■ **EXTRACT TO READ**
--
The Claims of a Chapter 11 Trustee may be Barred by the In Pari Delicto Defense
By: Carmine A. Broccole
St. John’s University School of Law
American Bankruptcy Institute Law Review Staff Member
The in pari delicto defense “dictates that when a participant in illegal, fraudulent, or inequitable conduct seeks to recover from another participant in that conduct, … the law will aid neither, but rather, will leave them where it finds them.” In In re Yellow Cab Cooperative, Inc., the United States Bankruptcy Court for the Northern District of California held that the in pari delicto defense may be used to bar a chapter 11 trustee’s claims against a debtor’s former accountant.
Randy Sugarman (the “Trustee”), the chapter 11 trustee of debtor Yellow Cab Cooperative, Inc. (the “Debtor”), filed an action against the Debtor’s former accountant, Douglas Taylor. The Trustee alleged that Taylor conspired with the directors and officers of the Debtor to divest the company of “valuable and necessary assets” in order to permit improper distributions to its members and to hide money from its creditors. The Trustee also alleged that Taylor did not comply with generally accepted accounting principles by “willfully or negligently categoriz[ing] multiple personal injury lawsuits as ‘reasonably possible’ liabilities” although they were likely liabilities. According to the Trustee, the result was the Debtor’s “demise through bankruptcy and the non-payment of claims and judgments against the Debtor.” Subsequently, Taylor asserted the in pari delicto defense in a motion to dismiss the Trustee’s action. The bankruptcy court granted Taylor’s motion.
--
■ **EXERCISE A**
Translate this sentence from the article on the in pari delicto defense into Spanish: "The bankruptcy court granted Taylor's motion."

■ **DATASET**
--
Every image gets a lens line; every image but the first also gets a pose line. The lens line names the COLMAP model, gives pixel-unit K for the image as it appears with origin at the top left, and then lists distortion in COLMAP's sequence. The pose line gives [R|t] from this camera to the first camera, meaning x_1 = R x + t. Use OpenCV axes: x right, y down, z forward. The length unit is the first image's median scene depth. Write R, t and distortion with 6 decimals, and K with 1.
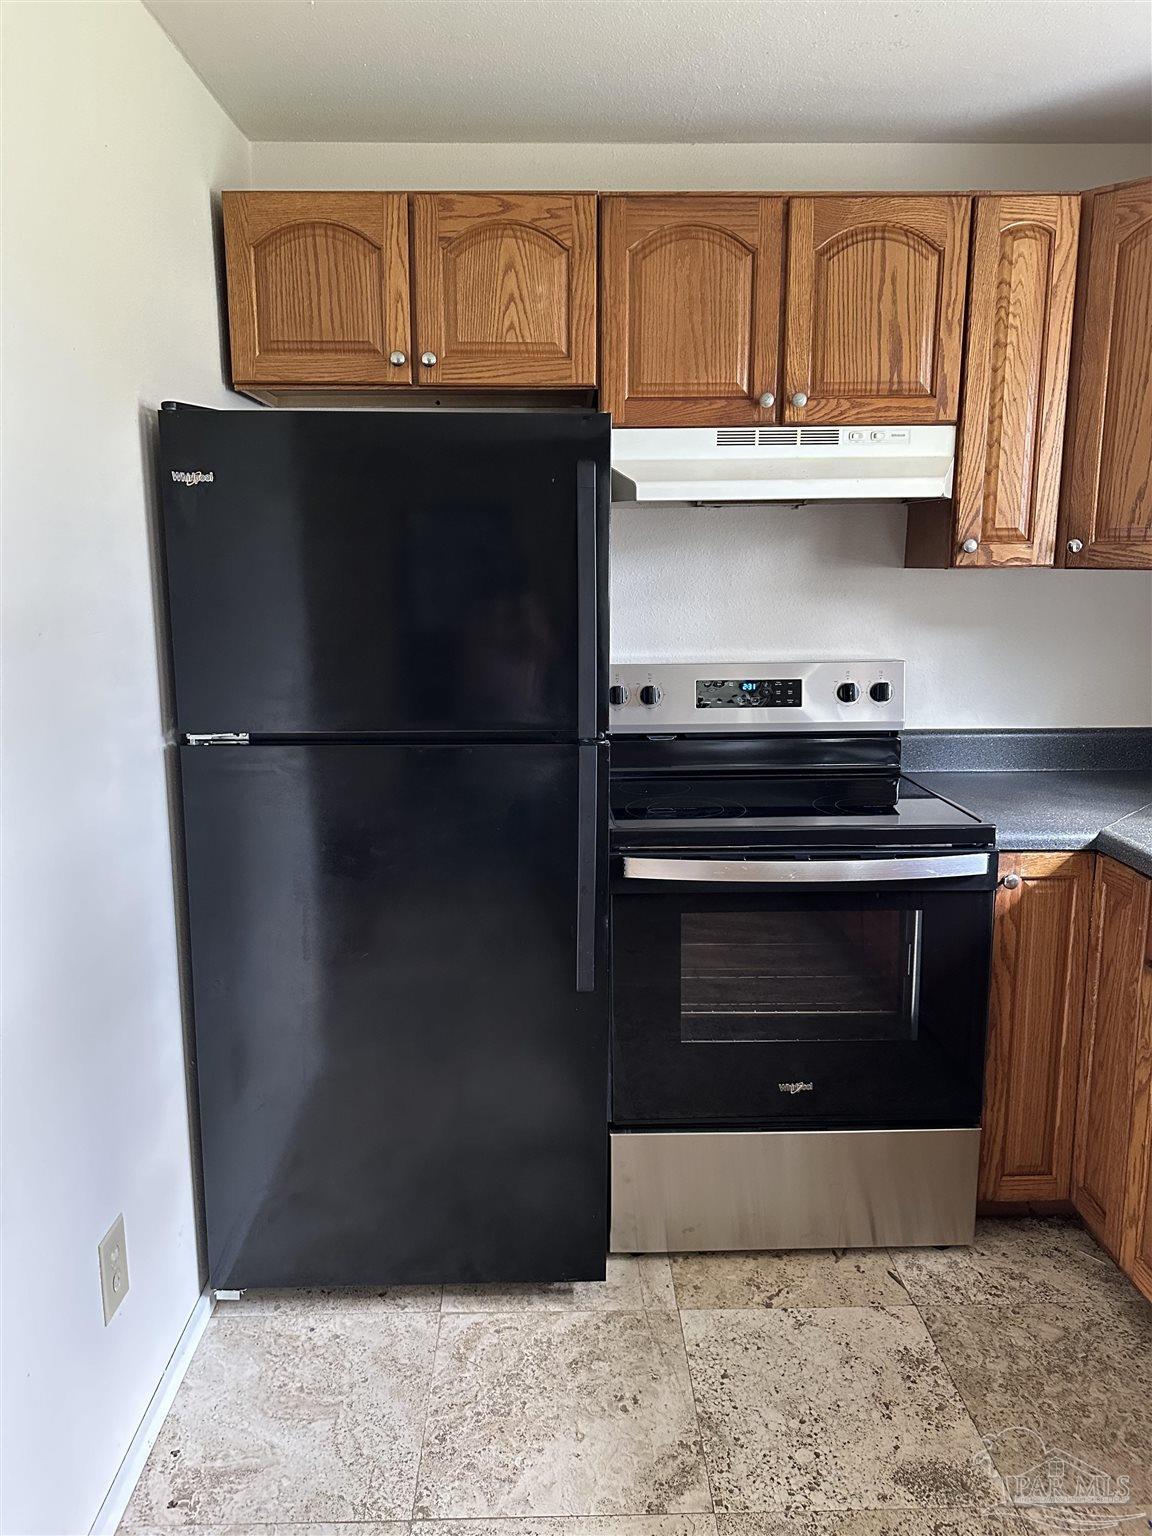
lens RADIAL K [[1060.5, 0, 575.7], [0, 1060.5, 771.2], [0, 0, 1]] dist [0.024313, -0.037864]
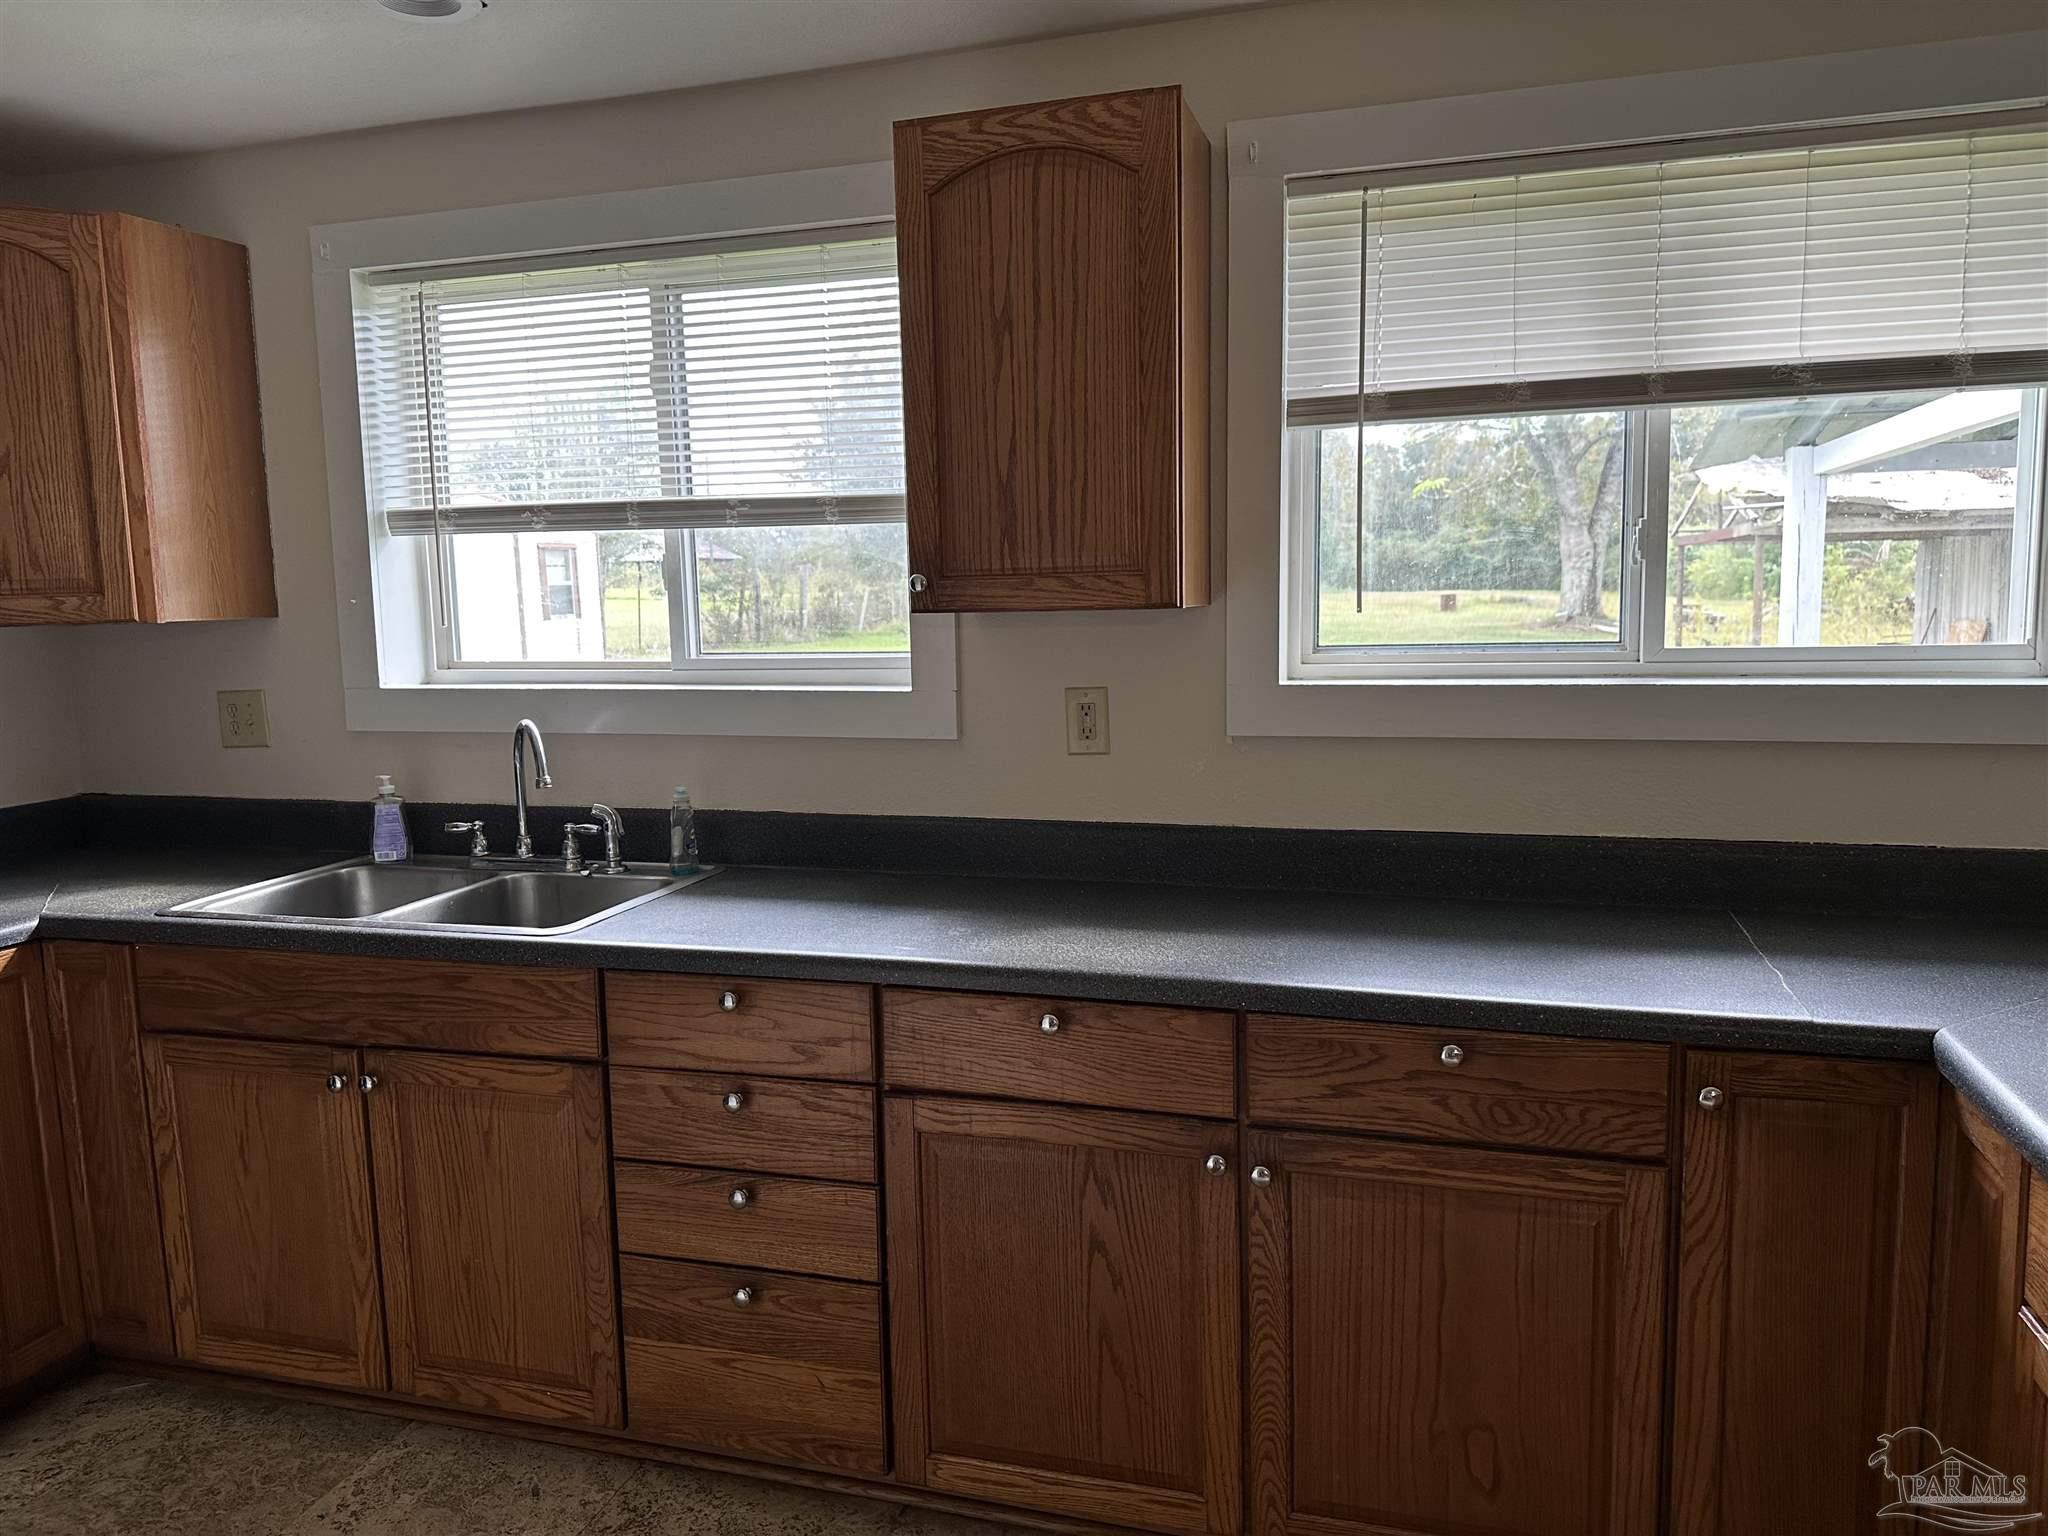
lens RADIAL K [[1414.0, 0, 1023.6], [0, 1414.0, 749.8], [0, 0, 1]] dist [0.024313, -0.037864]
pose [[0.302285, -0.119151, 0.945742, -0.368384], [0.192423, 0.979359, 0.061883, 0.004456], [-0.933594, 0.163276, 0.318973, -0.175930]]
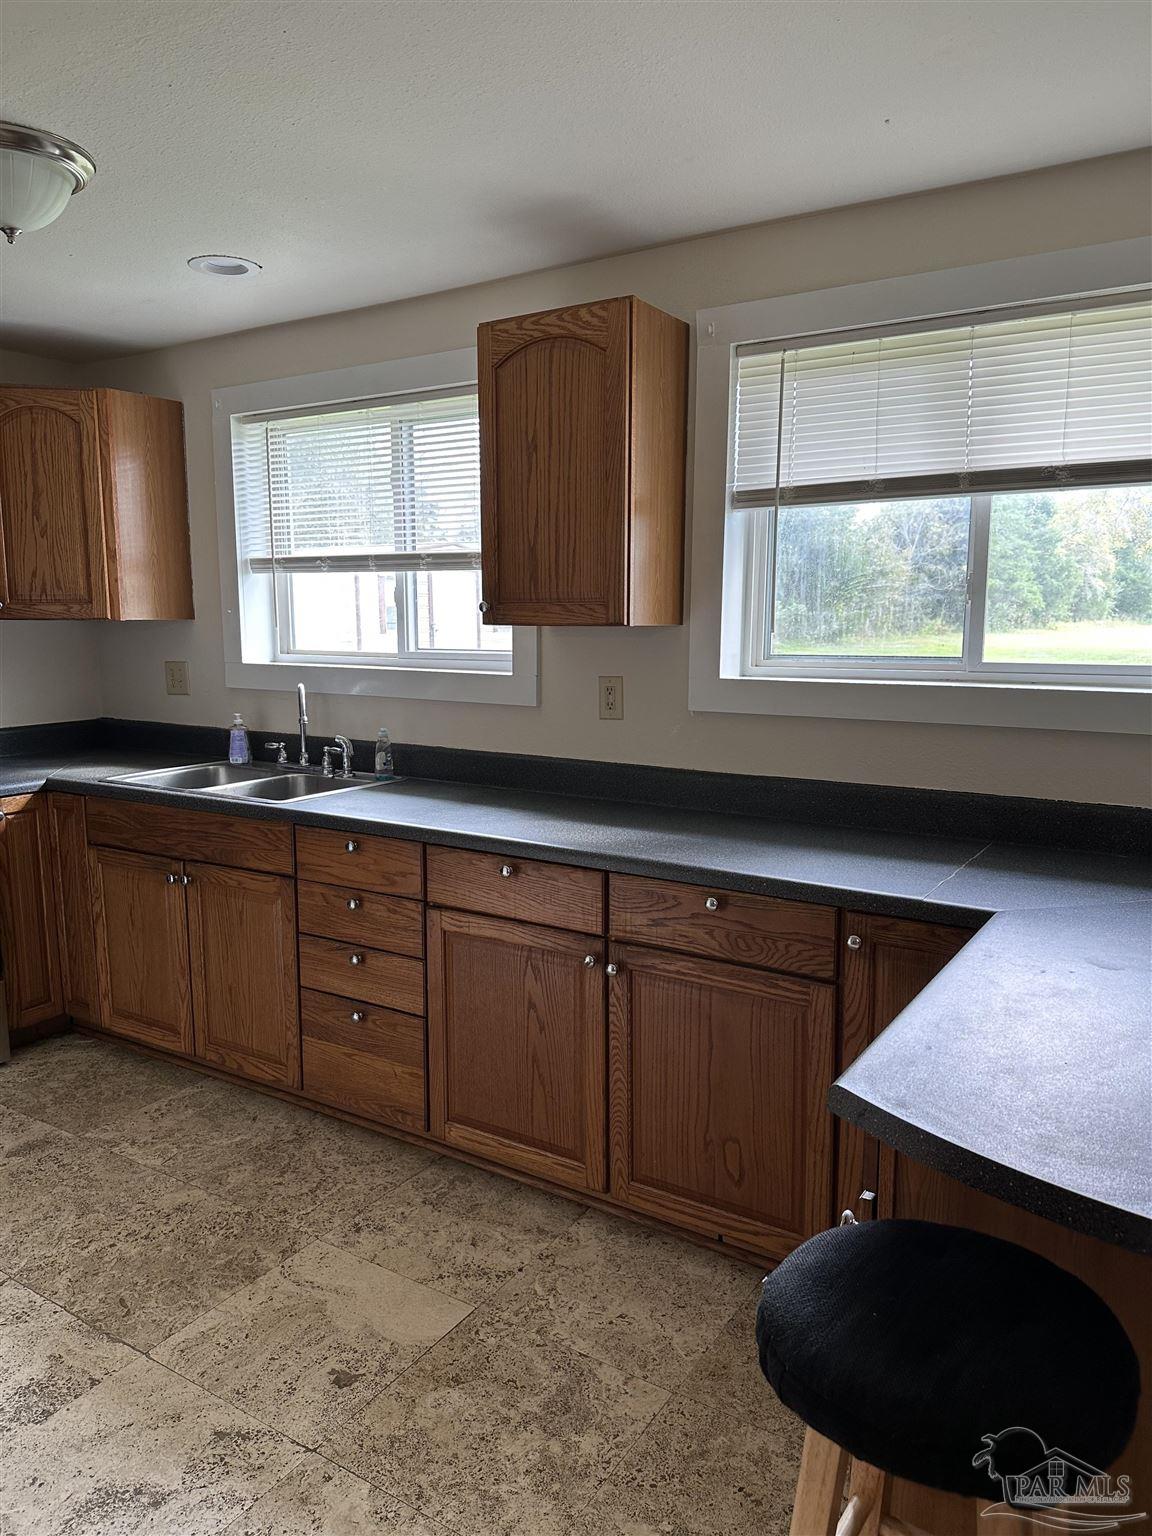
lens RADIAL K [[1060.5, 0, 570.3], [0, 1060.5, 766.9], [0, 0, 1]] dist [0.024313, -0.037864]
pose [[0.550196, -0.118063, 0.826647, -0.420327], [0.148490, 0.988010, 0.042277, 0.089515], [-0.821727, 0.099488, 0.561130, -0.590446]]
--
■ **EXERCISE B**
Rewrite all the records above, replacing "image" with "photo" everywhere it occurs and keeping everything else the same. Leave the pictures out of your answer.

■ **WRITTEN ANSWER A**
El tribunal de quiebras concedió la moción de Taylor.

■ **WRITTEN ANSWER B**
Every photo gets a lens line; every photo but the first also gets a pose line. The lens line names the COLMAP model, gives pixel-unit K for the photo as it appears with origin at the top left, and then lists distortion in COLMAP's sequence. The pose line gives [R|t] from this camera to the first camera, meaning x_1 = R x + t. Use OpenCV axes: x right, y down, z forward. The length unit is the first photo's median scene depth. Write R, t and distortion with 6 decimals, and K with 1.
lens RADIAL K [[1060.5, 0, 575.7], [0, 1060.5, 771.2], [0, 0, 1]] dist [0.024313, -0.037864]
lens RADIAL K [[1414.0, 0, 1023.6], [0, 1414.0, 749.8], [0, 0, 1]] dist [0.024313, -0.037864]
pose [[0.302285, -0.119151, 0.945742, -0.368384], [0.192423, 0.979359, 0.061883, 0.004456], [-0.933594, 0.163276, 0.318973, -0.175930]]
lens RADIAL K [[1060.5, 0, 570.3], [0, 1060.5, 766.9], [0, 0, 1]] dist [0.024313, -0.037864]
pose [[0.550196, -0.118063, 0.826647, -0.420327], [0.148490, 0.988010, 0.042277, 0.089515], [-0.821727, 0.099488, 0.561130, -0.590446]]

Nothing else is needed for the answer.